Onderwerp: Bezoek-historie

RSJ 15/2045/GM, 28 september 2015, beroep
Uitspraakdatum:28-09-2015

Dit onderwerp bevat de volgende rubrieken.

Uitspraak

nummer: 15/2045/GM

betreft: [klager]i datum: 28 september 2015

De beroepscommissie als bedoeld in artikel 30 van de Penitentiaire maatregel (Pm) heeft kennisgenomen van een bij het secretariaat van de Raad ingekomen beroepschrift van

[...], verder te noemen klager,

gericht tegen medisch handelen door of namens de inrichtingsarts verbonden aan de penitentiaire inrichting (p.i.) Ter Apel,

alsmede van de overige stukken, waaronder het verslag van 23 juni 2015 van de bemiddeling door de medisch adviseur bij het ministerie van Veiligheid en Justitie.

Ter zitting van de beroepscommissie van 14 september 2015, gehouden in de penitentiaire inrichtingen Amsterdam Over-Amstel, is klager gehoord.

De inrichtingsarts verbonden aan de p.i. Ter Apel heeft schriftelijk meegedeeld niet ter zitting te zullen verschijnen.

Op grond van haar onderzoek overweegt en beslist de beroepscommissie als volgt:

1. De inhoud van het beroep
De klacht, zoals neergelegd in het verzoek om bemiddeling aan de medisch adviseur van
21 mei 2015, betreft de weigering om klager Rivotril voor te schrijven.

2. De standpunten van klager en de inrichtingsarts
Klager heeft zijn klacht als volgt toegelicht.
Hij wil het niet over de medicatie hebben en alleen over zijn gebroken neus. Hij vraagt waar zijn advocaat is en zegt dat niemand hem helpt .

Namens de inrichtingsarts is het volgende standpunt ingenomen.
Verwezen wordt naar het Besluit Zorgverzekering, artikel 2.8. Er is een wettelijke verplichting om medicatie op stofnaam en niet op merknaam voor te schrijven. Er wordt enkel een uitzondering gemaakt als een patiënt het merkloze middel niet verdraagt.
Niet gebleken is van een medische noodzaak om klager Rivotril voor te schrijven. Klager heeft in andere inrichtingen wel het merkmedicijn ontvangen, omdat hij anders boos/agressief werd.
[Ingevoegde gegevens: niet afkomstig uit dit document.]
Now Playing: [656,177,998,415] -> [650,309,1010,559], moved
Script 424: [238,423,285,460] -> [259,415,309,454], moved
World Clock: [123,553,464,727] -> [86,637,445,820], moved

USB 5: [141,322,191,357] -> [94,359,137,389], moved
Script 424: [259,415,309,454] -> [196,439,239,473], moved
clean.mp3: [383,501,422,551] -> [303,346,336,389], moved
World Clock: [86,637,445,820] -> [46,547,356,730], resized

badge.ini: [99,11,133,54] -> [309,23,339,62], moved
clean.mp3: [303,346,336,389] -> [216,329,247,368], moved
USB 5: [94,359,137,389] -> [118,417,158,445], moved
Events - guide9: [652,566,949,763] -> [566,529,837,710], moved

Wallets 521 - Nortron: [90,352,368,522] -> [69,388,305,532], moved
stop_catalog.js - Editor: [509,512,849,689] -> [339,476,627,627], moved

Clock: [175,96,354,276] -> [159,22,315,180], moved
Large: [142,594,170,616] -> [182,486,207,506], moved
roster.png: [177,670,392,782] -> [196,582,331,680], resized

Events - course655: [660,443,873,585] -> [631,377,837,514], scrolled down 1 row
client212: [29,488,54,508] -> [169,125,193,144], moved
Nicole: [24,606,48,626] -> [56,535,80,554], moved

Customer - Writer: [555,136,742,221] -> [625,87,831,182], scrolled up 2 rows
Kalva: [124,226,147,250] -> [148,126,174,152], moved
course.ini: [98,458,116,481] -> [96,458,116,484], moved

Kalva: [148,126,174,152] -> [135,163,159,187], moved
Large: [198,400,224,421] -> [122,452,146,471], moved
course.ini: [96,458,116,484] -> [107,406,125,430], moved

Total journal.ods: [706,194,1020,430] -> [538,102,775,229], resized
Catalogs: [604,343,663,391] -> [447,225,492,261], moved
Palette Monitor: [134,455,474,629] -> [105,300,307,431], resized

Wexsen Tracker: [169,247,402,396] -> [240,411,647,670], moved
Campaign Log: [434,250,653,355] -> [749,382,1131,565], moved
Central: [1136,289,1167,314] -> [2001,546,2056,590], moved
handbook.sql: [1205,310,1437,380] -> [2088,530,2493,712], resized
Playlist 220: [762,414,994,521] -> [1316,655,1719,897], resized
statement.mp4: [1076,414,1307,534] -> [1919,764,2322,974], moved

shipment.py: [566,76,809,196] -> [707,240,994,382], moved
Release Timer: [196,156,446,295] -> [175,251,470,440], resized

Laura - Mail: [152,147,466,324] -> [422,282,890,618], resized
De voorzitter heeft klager voorgehouden dat ter zitting enkel de onderhavige zaak aan de orde is en dat klager voor de aanvang van de zitting en/of ter zitting geen (naam van een) advocaat heeft opgegeven door wie hij wenst te worden bijgestaan.

3. De beoordeling
Klager is clonazepam voorgeschreven in plaats van Rivotril. Clonazepam is de naam van de werkzame stof. De werkzame stof van Rivotril is clonazepam.

Uit artikel 2.8 van het Besluit zorgverzekering volgt dat de kosten van merkmedicatie, in dit geval Rivotril, niet worden vergoed door de zorgverzekeraar indien hiervoor geen medische indicatie is. Uit de medische gegevens van klager is niet gebleken
dat hij het merkloze middel clonazepam niet verdraagt, zodat er geen medische indicatie is om hem Rivotril voor te schrijven.

De beroepscommissie is van oordeel dat niet is gebleken dat het handelen van de inrichtingsarts in strijd zou zijn met de in artikel 28 Pm neergelegde norm. Het beroep zal derhalve ongegrond worden verklaard.

4. De uitspraak
De beroepscommissie de klacht ongegrond.

Aldus gegeven door de beroepscommissie voornoemd, bestaande uit mr. N. Jörg, voorzitter,
drs. J.G.J. de Boer en dr. Ing. C.J. Ruissen, leden, in tegenwoordigheid van mr. H.S. van Gemert, secretaris, op 28 september 2015.